N.23590/10 – No al mantenimento per il figlio maggiorenne con lavoro precario
Se hai avuto un lavoro, vuol dire che lo ritroverai. E il licenziamento non fa rinascere l’obbligo di mantenimento.
Così la Corte di cassazione (sentenza n.23590/2010) ha affrontato il caso di un marito, separato dalla moglie, che dalla Corte d’appello di Firenze aveva ottenuto, tra l’altro, l’azzeramento dell’assegno corrisposto mensilmente al figlio (maggiorenne da due anni) in ragione del fatto che aveva trovato un lavoro, anche se a tempo determinato.
La moglie aveva presentato ricorso per una serie di motivi, dei quali il quinto riguardava appunto la questione della perdita del lavoro da parte del figlio: per la ricorrente la disoccupazione era sopravvenuta a un contratto a tempo determinato, quindi il figlio non poteva dirsi entrato stabilmente nel mondo del lavoro.
Ma la Corte ha respinto il motivo anzitutto sotto il profilo dell’inammissibilità, definendolo una «sollecitazione a riesaminare criticamente la consulenza sulla quale il giudice di merito si è basato, e quindi proponendo una questione di merito inammissibile».

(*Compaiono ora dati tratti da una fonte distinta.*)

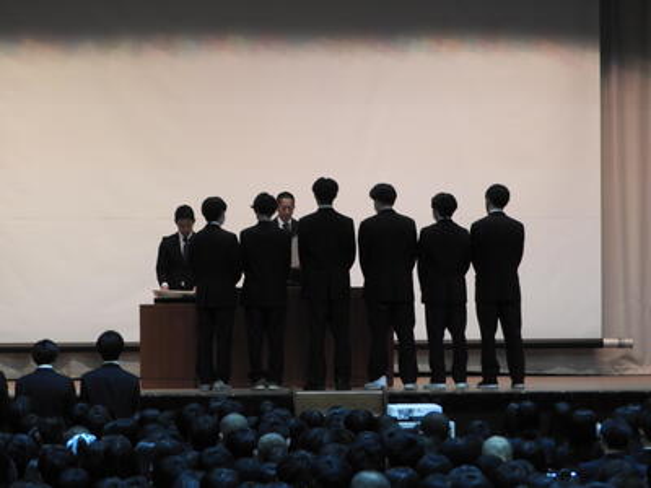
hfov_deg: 11.0
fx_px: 3385
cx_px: 326
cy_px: 244
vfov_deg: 8.2
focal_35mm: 180
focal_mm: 32.2
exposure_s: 1/30
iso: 400
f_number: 5.3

Lo stesso mezzo, ha proseguito la Corte, è infondato anche per l’aspetto più legato alla concretezza della situazione, cioè per l’avere il giudice d’appello “dimenticato” il licenziamento. Secondo i giudici «il diritto del coniuge separato di ottenere dall’altro coniuge un assegno per il mantenimento del figlio maggiorenne convivente è da escludere quando quest’ultimo, ancorché allo stato non autosufficiente economicamente, abbia in passato iniziato a espletare un’attività lavorativa, così dimostrando il raggiungimento di un’adeguata capacità e determinando la cessazione del corrispondente obbligo di mantenimento da parte del genitore». Per la Cassazione, quindi, l’unica cosa che conta è aver dimostrato di sapersela cavare, una qualità che paradossalmente si rivela una handicap per chi cerchi di riottenere l’aiuto paterno nel momento in cui perde il lavoro. Tanto che non assume «alcun rilievo il sopravvenire di circostanze ulteriori le quali, se pur determinano l’effetto di renderlo privo di sostentamento economico, non possono far risorgere un obbligo di mantenimento i cui presupposti siano già venuti meno». Sullo stessa linea, ricordano i giudici, la Cassazione si era già espressa con le sentenze 26259/2005 e 12477/2004
Il genitore separato non è obbligato a versare il mantenimento al figlio maggiorenne, al quale è scaduto il contratto di lavoro a tempo determinato o che comunque è un precario.
L’inversione di rotta rispetto a una giurisprudenza degli ultimi anni che sembrava ormai aver “condannato” mamma e papà a mantenere i figli trentenni l’ha segnata la prima sezione civile della Corte di cassazione che, con la sentenza n. 23590 del 22 novembre 2010, ha respinto il ricorso di una donna che si era rivolta ai giudici, fra l’altro, per ottenere l’assegno in favore del figlio ventenne al quale era scaduto il contratto di lavoro a tempo determinato.
La Cassazione ha quindi affermato che “il diritto del coniuge separato di ottenere dall’altro coniuge un assegno per il mantenimento del figlio maggiorenne convivente è da escludere quando quest’ultimo, ancorché allo stato non autosufficiente economicamente, abbia in passato iniziato ad espletare un’attività lavorativa, così dimostrando il raggiungimento di un’adeguata capacità e determinando la cessazione del corrispondente obbligo di mantenimento da parte del genitore, senza che assuma rilievo il sopravvenire di circostanze ulteriori le quali, se pur determinano l’effetto di renderlo privo di sostentamento economico, non possono far risorgere un obbligo di mantenimento i cui presupposti siano già venuti meno”.